Tim gabungan konservasi satwa memindahkan tiga gajah sumatera liar dari Kabupaten Batanghari, Jambi, ke habitat aslinya di ekosistem Bukit Tigapuluh, Kabupaten Tebo.
Oleh
IRMA TAMBUNAN
·3 menit baca
JAMBI, KOMPAS - Tim gabungan konservasi satwa memindahkan tiga gajah sumatera liar dari Kabupaten Batanghari, Jambi, ke habitat aslinya di ekosistem Bukit Tigapuluh, Kabupaten Tebo. Hal tersebut demi menyelamatkan hewan dilindungi itu dari potensi konflik dengan manusia.
Kepala Balai Konservasi Sumber Daya Alam (BKSDA) Jambi Rakhmat Saleh, Senin (30/9/2019), mengatakan, tiga gajah jantan itu berhasil menjalani seluruh proses translokasi pada Minggu (29/9). Gajah dilepasliarkan dalam areal Blok I konsesi restorasi ekosistem PT Alam Bukit Tigapuluh (ABT).
“Kondisi hutan alam dalam wilayah konsesi ini masih sangat baik sehingga memungkinkan gajah hidup lebih aman,” katanya.
Menurut Rakhmat, gajah-gajah jantan itu sejak enam bulan terakhir memisahkan diri dari kelompoknya di ekosistem Bukit Tigapuluh. Dalam wilayah itu, ada kelompok gajah Freda berpopulasi sekitar 30 ekor.
Penjelajahan tiga gajah jantan hingga ke wilayah Batanghari itu berjarak sekitar 70 kilometer. Penjelajahan itu ternyata berdampak mengancam keselamatan mereka sendiri.
Di wilayah Batanghari, keberadaan gajah terdesak oleh para penggarap lahan. Sebagian besar areal yang dulunya masih berhutan kini telah berubah menjadi kebun dan tanaman pangan. Konflik ruang dan sumber makanan akhirnya membawa ketiga gajah mengalami ancaman besar kematian.
Tim translokasi gajah melibatkan berbagai unsur, mulai dari BKSDA, dokter hewan dari Aceh dan Batanghari, serta lembaga konservasi satwa Frankfurt Zoological Society (FZS) dan tim restorasi ekosistem PT ABT.
Sejak Jumat, tim sudah mulai mendeteksi pergerakan gajah. Hari berikutnya, dimulai proses penembakan bius, lalu dilanjutkan dengan penggiringan menuju lokasi baru. Pada Minggu siang, ketiga gajah selesai dilepasliarkan kembali ke dalam hutan.

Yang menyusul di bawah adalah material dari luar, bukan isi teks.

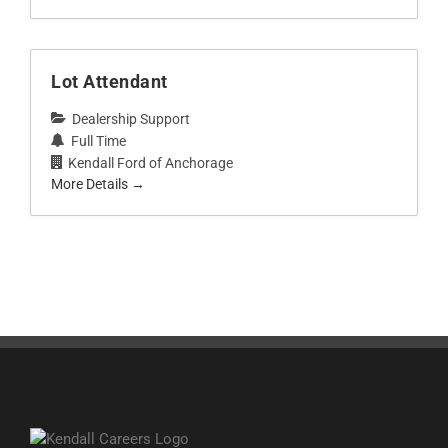
Lot Attendant
Dealership Support
Full Time
Kendall Ford of Anchorage
More Details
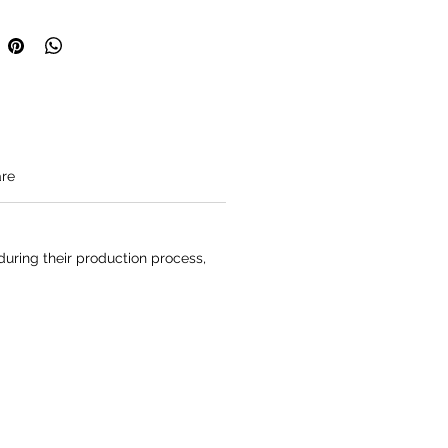
height is 180cm/5'11'' and he
ze M.
a made to order item.
o be expected in their destination
1 business days.
re
uring their production process,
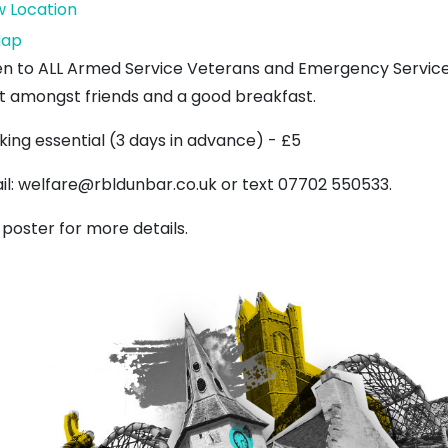
w Location
Royal
ap
British
n to ALL Armed Service Veterans and Emergency Services
Legion
t amongst friends and a good breakfast.
king essential (3 days in advance) - £5
il: welfare@rbldunbar.co.uk or text 07702 550533.
 poster for more details.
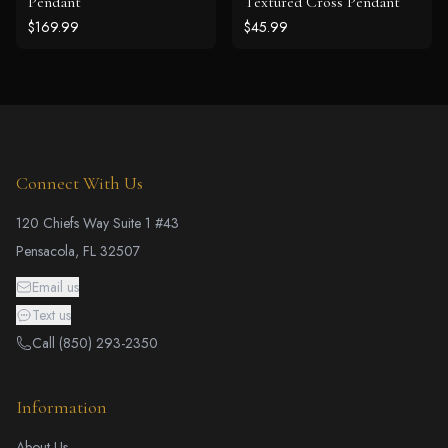
Pendant
Textured Cross Pendant
$169.99
$45.99
Connect With Us
120 Chiefs Way Suite 1 #43
Pensacola, FL 32507
Email us
Text us
Call (850) 293-2350
Information
About Us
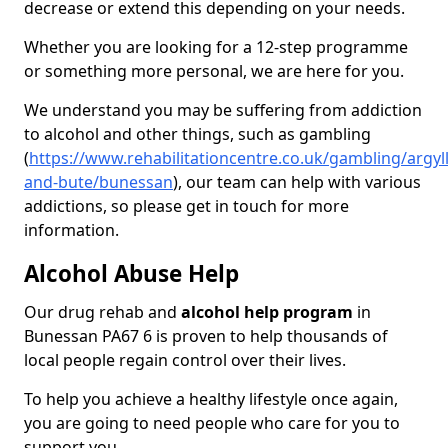
decrease or extend this depending on your needs.
Whether you are looking for a 12-step programme
or something more personal, we are here for you.
We understand you may be suffering from addiction
to alcohol and other things, such as gambling
(
https://www.rehabilitationcentre.co.uk/gambling/argyll
and-bute/bunessan
), our team can help with various
addictions, so please get in touch for more
information.
Alcohol Abuse Help
Our drug rehab and
alcohol help program
in
Bunessan PA67 6 is proven to help thousands of
local people regain control over their lives.
To help you achieve a healthy lifestyle once again,
you are going to need people who care for you to
support you.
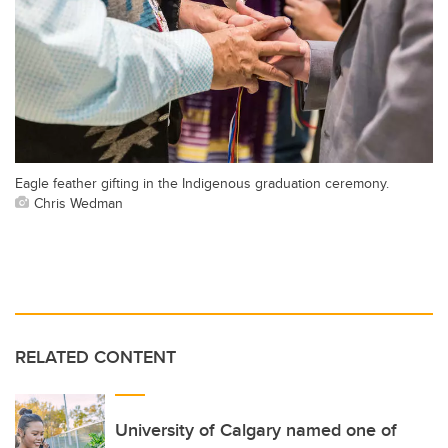
Eagle feather gifting in the Indigenous graduation ceremony.
Chris Wedman
RELATED CONTENT
University of Calgary named one of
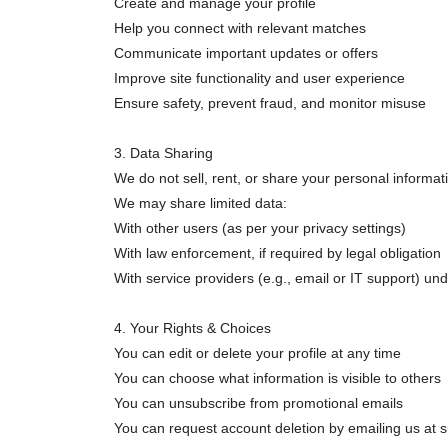
Create and manage your profile
Help you connect with relevant matches
Communicate important updates or offers
Improve site functionality and user experience
Ensure safety, prevent fraud, and monitor misuse
3. Data Sharing
We do not sell, rent, or share your personal informat
We may share limited data:
With other users (as per your privacy settings)
With law enforcement, if required by legal obligation
With service providers (e.g., email or IT support) und
4. Your Rights & Choices
You can edit or delete your profile at any time
You can choose what information is visible to others
You can unsubscribe from promotional emails
You can request account deletion by emailing us at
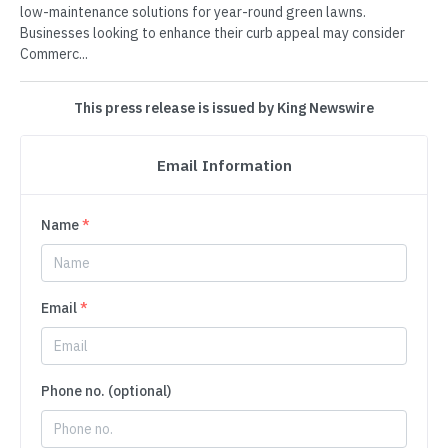
low-maintenance solutions for year-round green lawns.
Businesses looking to enhance their curb appeal may consider
Commerc...
This press release is issued by King Newswire
Email Information
Name
*
Email
*
Phone no. (optional)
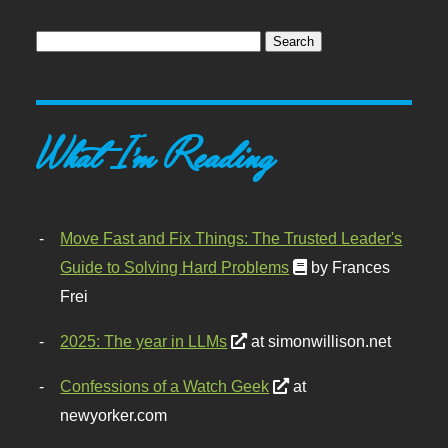
What I'm Reading
Move Fast and Fix Things: The Trusted Leader's
Guide to Solving Hard Problems
by Frances
Frei
2025: The year in LLMs
at simonwillison.net
Confessions of a Watch Geek
at
newyorker.com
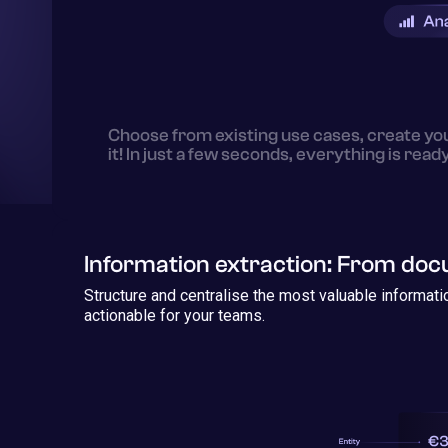
Choose from existing use cases, create yo
it! In just a few seconds, everything is read
Information extraction: From do
Structure and centralise the most valuable informat
actionable for your teams.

Direktur PT ABT Dody Rukman menyatakan, berkomitmen mendukung konservasi satwa endemik sumatera tersebut. Keberadaan hutan restorasi ekosistem ini esensial untuk menjaga keberadaan satwa dilindungi yang masih tersisa. Untuk pengamanan, pihaknya menerjunkan 35 personel menjaga kawanan itu dari berbagai gangguan.
Butuh dukungan bersama demi kelangsungan hidup satwa-satwa kunci yang masih tersisa.
Namun, lanjutnya, upaya pengamanan tidak bisa berjalan sendiri. Pihaknya membutuhkan dukungan pemerintah. Terlebih lagi, pembalakan dan perambahan liar dapat menjadi ancaman besar dalam hutan itu. “Butuh dukungan bersama demi kelangsungan hidup satwa-satwa kunci yang masih tersisa,” katanya.
Pegiat Konservasi Satwa Ekosistem Bukit Tigapuluh Alber Tetanus mengatakan, areal konsesi itu merupakan habitat bagi sekelompok gajah sumatera berpopulasi 30 ekor.
Konflik gajah dan manusia terus berkepanjangan di Jambi. Unit Mitigasi Konflik Gajah (ECMU) FZS mendeteksi peningkatan konflik sejak 2010 hingga sekarang. Pada 2010, terpantau 96 konflik. Tahun 2011, naik menjadi 130 kasus. Pada 2017, jumlahnya 271 konflik.
Puncaknya pada 2018, terpantau 346 konflik gajah dan manusia. Rangkaian kejadian itu telah mengakibatkan 9.161 tanaman karet dan sawit mati, 2.475 batang tanaman dan pondok rusak, serta kematian seekor gajah. Kondisi itu disebut-sebut sebagai puncak konflik.
Tutupan hutan di dataran rendah ekosistem Bukit Tigapuluh menyusut drastis. Berdasarkan analisis citra tahun 1985, ekosistem seluas total 651.232 hektar itu masih bertutupan hutan 95 persen. Namun, pada 2005, tutupan menyusut menjadi 77 persen. Tahun 2010, tutupannya tersisa 49 persen saja mencakup taman nasional, hutan produksi, dan sebagian kecil area penggunaan lain.
Dalam habitat itu, populasi gajah sumatera masih berkisar 400 ekor gajah pada tahun 1980-an. Saat ini, jumlahnya menyusut drastis menjadi hanya tersisa sekitar 140 ekor.